The POS tags provided by EP are machine-generated. They are generated by the MorphAdorner algorithm using the NUPOS tagging set devised by Martin Mueller. MorphAdorner takes XML files, designates sentence and word boundaries, and then tags words with their NUPOS identification. Though NUPOS has 241 total tags for the various parts of speech that can exist in the most granular analyses of English, we chose to focus only on 3 of the 17 available major word classes: verbs, adjectives, and nouns. MorphAdorner is trained using a blend of cultural touchstone texts, like the complete works of Shakespeare, as well as popular 19th century texts to identify parts of speech. MorphAdorner is trained on ~6 million words of text from the following:

  • The complete works of Chaucer and Shakespeare
  • Spenser’s Faerie Queene
  • North’s translation of Plutarch’s Lives
  • Mary Wroth’s Urania
  • Jane Austen’s Emma
  • Dickens’ Bleak House and The Old Curiosity Shop
  • Emily Bronte’s Wuthering Heights
  • Thackeray’s Vanity Fair
  • Mrs. Gaskell’s Mary Barton
  • Frances Trollope’s Michael Armstrong
  • George Eliot’s Adam Bede
  • Scott’s Waverley
  • Harriet Beecher Stowe’s Uncle Tom’s Cabin
  • Melville’s Moby Dick

Click here to read more about MorphAdorner and NUPOS!

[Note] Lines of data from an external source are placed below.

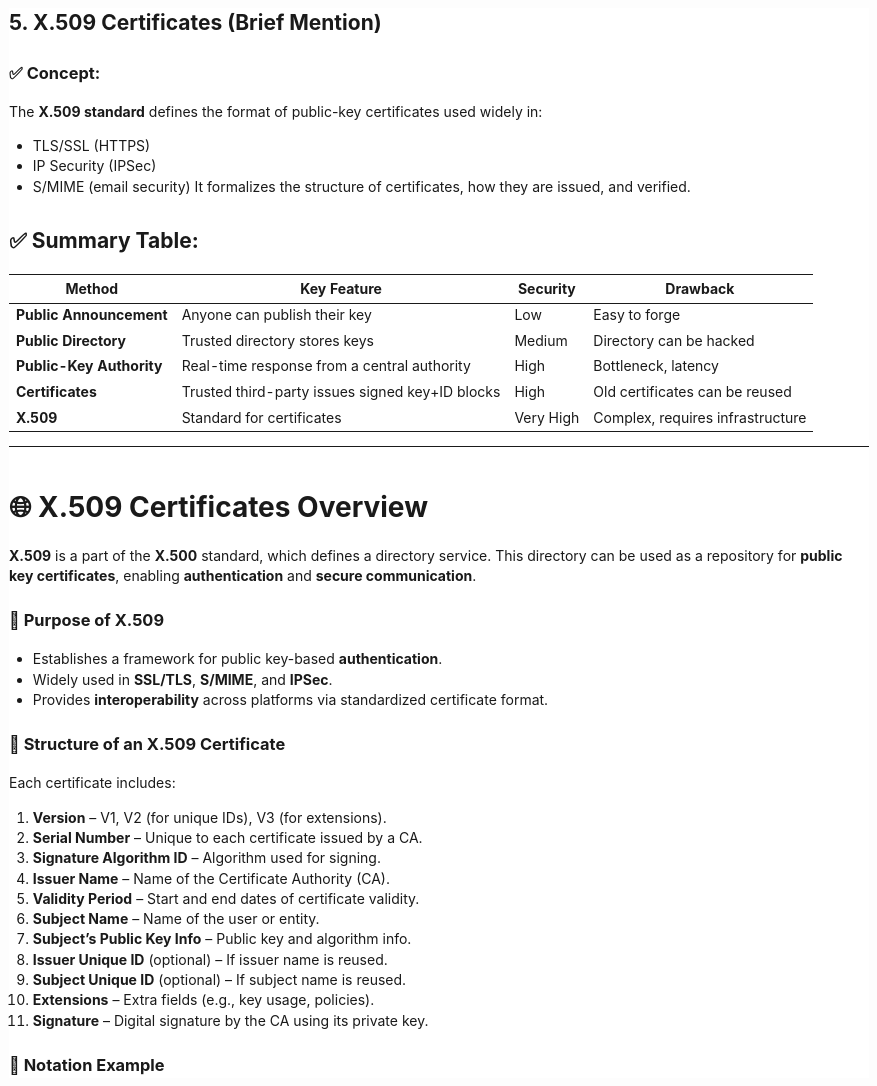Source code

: ## **5. X.509 Certificates (Brief Mention)**

### ✅ **Concept:**
The **X.509 standard** defines the format of public-key certificates used widely in:
- TLS/SSL (HTTPS)
- IP Security (IPSec)
- S/MIME (email security)
It formalizes the structure of certificates, how they are issued, and verified.

## ✅ Summary Table:

| **Method**               | **Key Feature**                                 | **Security** | **Drawback**                     |
| ------------------------ | ----------------------------------------------- | ------------ | -------------------------------- |
| **Public Announcement**  | Anyone can publish their key                    | Low          | Easy to forge                    |
| **Public Directory**     | Trusted directory stores keys                   | Medium       | Directory can be hacked          |
| **Public-Key Authority** | Real-time response from a central authority     | High         | Bottleneck, latency              |
| **Certificates**         | Trusted third-party issues signed key+ID blocks | High         | Old certificates can be reused   |
| **X.509**                | Standard for certificates                       | Very High    | Complex, requires infrastructure |

---

# 🌐 **X.509 Certificates Overview**

**X.509** is a part of the **X.500** standard, which defines a directory service. This directory can be used as a repository for **public key certificates**, enabling **authentication** and **secure communication**.

### 📄 **Purpose of X.509**
- Establishes a framework for public key-based **authentication**.
- Widely used in **SSL/TLS**, **S/MIME**, and **IPSec**.
- Provides **interoperability** across platforms via standardized certificate format.

### 🔐 **Structure of an X.509 Certificate**
Each certificate includes:
1. **Version** – V1, V2 (for unique IDs), V3 (for extensions).
2. **Serial Number** – Unique to each certificate issued by a CA.
3. **Signature Algorithm ID** – Algorithm used for signing.
4. **Issuer Name** – Name of the Certificate Authority (CA).
5. **Validity Period** – Start and end dates of certificate validity.
6. **Subject Name** – Name of the user or entity.
7. **Subject’s Public Key Info** – Public key and algorithm info.
8. **Issuer Unique ID** (optional) – If issuer name is reused.
9. **Subject Unique ID** (optional) – If subject name is reused.
10. **Extensions** – Extra fields (e.g., key usage, policies).
11. **Signature** – Digital signature by the CA using its private key.
### 🧾 **Notation Example**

Limitations and Complications

There are, however, a few limitations to this method. Due to the nature of the texts we are dealing with, standardization and lemmatization is an endless uphill battle, for there are always new and bizarre variant spellings to be discovered in 17th century texts. There are also always transcriptions errors or omissions due to the fact that these texts are digitized by humans dealing with centuries-old paper and ink. 

MorphAdorner is also trained on majority 19th century texts, which has a significant gap in language similarity from 17th century texts. While 6 million words sounds like a large number, this is likely not enough to create a perfectly accurate POS-tagging algorithm given the complexity of language, even for the 19th century texts MorphAdorner is trained on. Applying an imperfect algorithm to imperfect texts, of course, yields imperfect results. MorphAdorner was not designed to assess 17th century language, and thus has several errors.

For example, while EP has assigned POS tags for each words in the XML files, there are several times when certain words are tagged incorrectly, like “Walter” being tagged as an adjective instead of a noun. In general, a sizeable amount of nouns appear as adjectives and vice versa. 

This limitation is likely caused by MorphAdorner’s accuracy threshold and the fact it is not trained to deal with 17th century texts. We look forward to addressing this limitation in the future to fine tune our POS tagging even further. 

We have also noticed that there is quite a prevalence for the words “Good”, “Great”, and “Certain” to dominate the adjectives of any word. We do not yet have an answer as to why these words are so dominant across the corpus for all the keywords we examined or if this is simply a byproduct of how common they are in the English language in general.